In a press conference last Thursday, Ministry of Public Service and Gender Cabinet Secretary Margaret Kobia said SBGV is a complex issue whose preventive solution could come through a collective action.
“(The) government cannot win the fight single-handedly. All sections of our society have an important role to play, whether big or small, in preventing (S) GBV, and save the society,” she said.
Data from the ministry indicates that between January 2019 to December 2019, a total of 1,411 cases were reported through the national SGBV toll-free helpline 1195.
Defilement and rape
In the similar period last year, the numbers increased almost fourfold to 5,009. And in the first quarter of this year, 286 of them have been recorded, with Nairobi, Kakamega, Kisumu, Nakuru and Kiambu counties reporting the highest prevalence.
In her earlier statement on April 20, Prof Kobia identified physical assault, psychological torture, defilement and rape as the leading forms of SGBV.
“The Covid-19 pandemic containment measures have increased the vulnerability of women and girls owing to confinement at home with their abusers; with nowhere to run to for safety,” she said.
She added: “There is increased intimate partner violence, girls staying home from school are vulnerable to many forms of abuse including defilement and female genital mutilation.”
She said the government through the inter-agency programme is utilising the Sh200 million anti-SGBV package to effortlessly tackle the problem.
The programme is run by an inter-agency committee led by her ministry and constituting of five other ministries- Interior, Education, ICT, Health and Labour. It also includes representatives from the counties, development partners, and other non-State actors.
She said in addition to a safe house established by Makueni County, other rescue centres have been established in West Pokot, Bungoma, Vihiga, Meru and Migori counties with funding from the National Government Affirmative Action Fund.
Kitui Governor Charity Ngilu last week also called for a national conversation on the crisis to pave way for urgent measures to end the vice.
“I wish to condemn, in the strongest terms, the increase in senseless killings of women all over the country. These women who are being killed are in the prime of their life, with young children to look after. This is a national crisis, which must be addressed by all leaders. As national and county governments, we must not let these murders happen under our watch," said Ms Ngilu.
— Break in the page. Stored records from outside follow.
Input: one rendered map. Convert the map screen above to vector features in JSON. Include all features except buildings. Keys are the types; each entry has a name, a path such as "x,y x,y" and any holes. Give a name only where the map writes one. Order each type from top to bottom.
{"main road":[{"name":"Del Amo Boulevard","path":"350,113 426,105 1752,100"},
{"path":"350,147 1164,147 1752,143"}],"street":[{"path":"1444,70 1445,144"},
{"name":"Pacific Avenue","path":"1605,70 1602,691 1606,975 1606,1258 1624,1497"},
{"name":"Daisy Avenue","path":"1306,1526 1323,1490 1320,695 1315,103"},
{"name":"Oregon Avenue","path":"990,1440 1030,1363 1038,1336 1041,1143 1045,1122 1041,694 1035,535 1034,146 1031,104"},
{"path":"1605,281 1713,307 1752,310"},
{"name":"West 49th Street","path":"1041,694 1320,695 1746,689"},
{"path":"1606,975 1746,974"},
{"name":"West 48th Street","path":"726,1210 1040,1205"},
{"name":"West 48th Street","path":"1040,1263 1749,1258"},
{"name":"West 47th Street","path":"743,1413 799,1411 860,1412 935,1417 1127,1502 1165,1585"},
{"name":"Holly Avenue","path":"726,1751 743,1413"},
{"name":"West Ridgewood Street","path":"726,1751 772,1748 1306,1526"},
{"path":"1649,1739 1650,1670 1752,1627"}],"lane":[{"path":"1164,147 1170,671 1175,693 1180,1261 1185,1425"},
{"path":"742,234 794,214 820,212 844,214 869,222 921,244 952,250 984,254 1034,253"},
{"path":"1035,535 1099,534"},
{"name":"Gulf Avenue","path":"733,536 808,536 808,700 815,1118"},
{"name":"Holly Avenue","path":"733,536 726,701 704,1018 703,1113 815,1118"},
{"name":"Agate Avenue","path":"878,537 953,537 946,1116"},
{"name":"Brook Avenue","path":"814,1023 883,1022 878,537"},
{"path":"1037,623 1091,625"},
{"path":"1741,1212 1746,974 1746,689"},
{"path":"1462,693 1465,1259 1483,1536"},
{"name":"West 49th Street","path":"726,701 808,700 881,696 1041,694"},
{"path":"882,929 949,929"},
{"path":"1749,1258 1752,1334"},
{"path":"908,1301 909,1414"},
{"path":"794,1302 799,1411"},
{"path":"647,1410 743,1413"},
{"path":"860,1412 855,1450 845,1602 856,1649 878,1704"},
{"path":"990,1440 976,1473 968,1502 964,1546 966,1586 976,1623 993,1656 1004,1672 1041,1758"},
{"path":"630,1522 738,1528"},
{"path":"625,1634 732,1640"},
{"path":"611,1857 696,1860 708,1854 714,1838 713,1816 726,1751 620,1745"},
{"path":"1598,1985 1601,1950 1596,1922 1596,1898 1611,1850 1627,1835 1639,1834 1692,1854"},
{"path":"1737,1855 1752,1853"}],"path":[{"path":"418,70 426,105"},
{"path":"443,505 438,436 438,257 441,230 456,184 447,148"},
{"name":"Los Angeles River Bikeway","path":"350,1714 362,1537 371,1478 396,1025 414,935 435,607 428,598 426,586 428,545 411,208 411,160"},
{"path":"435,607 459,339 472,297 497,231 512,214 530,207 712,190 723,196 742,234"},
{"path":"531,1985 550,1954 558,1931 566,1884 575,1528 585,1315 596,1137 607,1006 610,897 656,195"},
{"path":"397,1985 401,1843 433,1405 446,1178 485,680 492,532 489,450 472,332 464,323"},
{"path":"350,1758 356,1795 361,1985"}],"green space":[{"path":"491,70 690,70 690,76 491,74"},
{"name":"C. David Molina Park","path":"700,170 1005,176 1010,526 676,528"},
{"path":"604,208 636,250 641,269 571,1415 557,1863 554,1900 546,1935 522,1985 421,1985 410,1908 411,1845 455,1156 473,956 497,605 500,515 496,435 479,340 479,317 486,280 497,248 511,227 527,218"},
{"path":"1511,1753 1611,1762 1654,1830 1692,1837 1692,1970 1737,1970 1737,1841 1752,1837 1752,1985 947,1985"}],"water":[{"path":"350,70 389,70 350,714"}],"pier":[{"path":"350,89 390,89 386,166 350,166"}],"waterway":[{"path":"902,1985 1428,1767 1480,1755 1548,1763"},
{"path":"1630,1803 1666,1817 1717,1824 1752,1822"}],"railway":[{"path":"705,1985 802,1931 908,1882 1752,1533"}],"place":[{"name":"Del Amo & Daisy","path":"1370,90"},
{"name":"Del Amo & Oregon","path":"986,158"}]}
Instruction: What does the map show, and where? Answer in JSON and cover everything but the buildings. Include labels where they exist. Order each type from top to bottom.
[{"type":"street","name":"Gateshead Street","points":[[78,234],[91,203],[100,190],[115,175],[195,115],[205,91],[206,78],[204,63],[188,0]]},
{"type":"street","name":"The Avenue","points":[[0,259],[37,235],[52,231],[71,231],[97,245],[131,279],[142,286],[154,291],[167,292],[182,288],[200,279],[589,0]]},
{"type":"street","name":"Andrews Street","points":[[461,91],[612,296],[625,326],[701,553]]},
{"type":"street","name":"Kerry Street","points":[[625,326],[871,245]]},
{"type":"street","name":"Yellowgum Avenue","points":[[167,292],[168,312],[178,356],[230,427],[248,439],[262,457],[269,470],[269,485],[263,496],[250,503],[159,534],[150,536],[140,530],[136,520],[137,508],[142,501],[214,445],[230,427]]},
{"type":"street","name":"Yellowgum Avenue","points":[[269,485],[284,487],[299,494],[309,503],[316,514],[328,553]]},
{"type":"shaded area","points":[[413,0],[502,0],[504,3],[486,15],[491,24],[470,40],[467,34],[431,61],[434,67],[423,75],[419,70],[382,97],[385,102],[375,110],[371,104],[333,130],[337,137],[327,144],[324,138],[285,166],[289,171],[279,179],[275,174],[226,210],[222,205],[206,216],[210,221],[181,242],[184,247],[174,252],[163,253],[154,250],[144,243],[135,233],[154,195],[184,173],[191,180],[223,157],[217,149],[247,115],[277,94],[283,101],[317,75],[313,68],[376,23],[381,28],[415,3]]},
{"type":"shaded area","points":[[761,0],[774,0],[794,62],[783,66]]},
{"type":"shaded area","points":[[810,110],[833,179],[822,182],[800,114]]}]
The governor added she is aware there are many other cases of women who have been murdered in villages and towns but the cases go unreported.
“Of great concern is the fact that the perpetrators are still walking free and probably killing other women. I am calling on all leaders to raise their voices against this dangerous culture , which is slowly taking root in our country,” the governor said.
Further, civil society organisations have complemented the State’s efforts in running other shelters.
There are at least 36 privately owned shelters in Kenya spread across 14 counties according to the National Shelters Network.
They are located in Nairobi, Kajiado, Mombasa, Kiambu, Nyeri, Samburu and Meru counties. Others are in Laikipia, Machakos, Murang’a, Makueni, Kisumu, Kwale and Nakuru counties.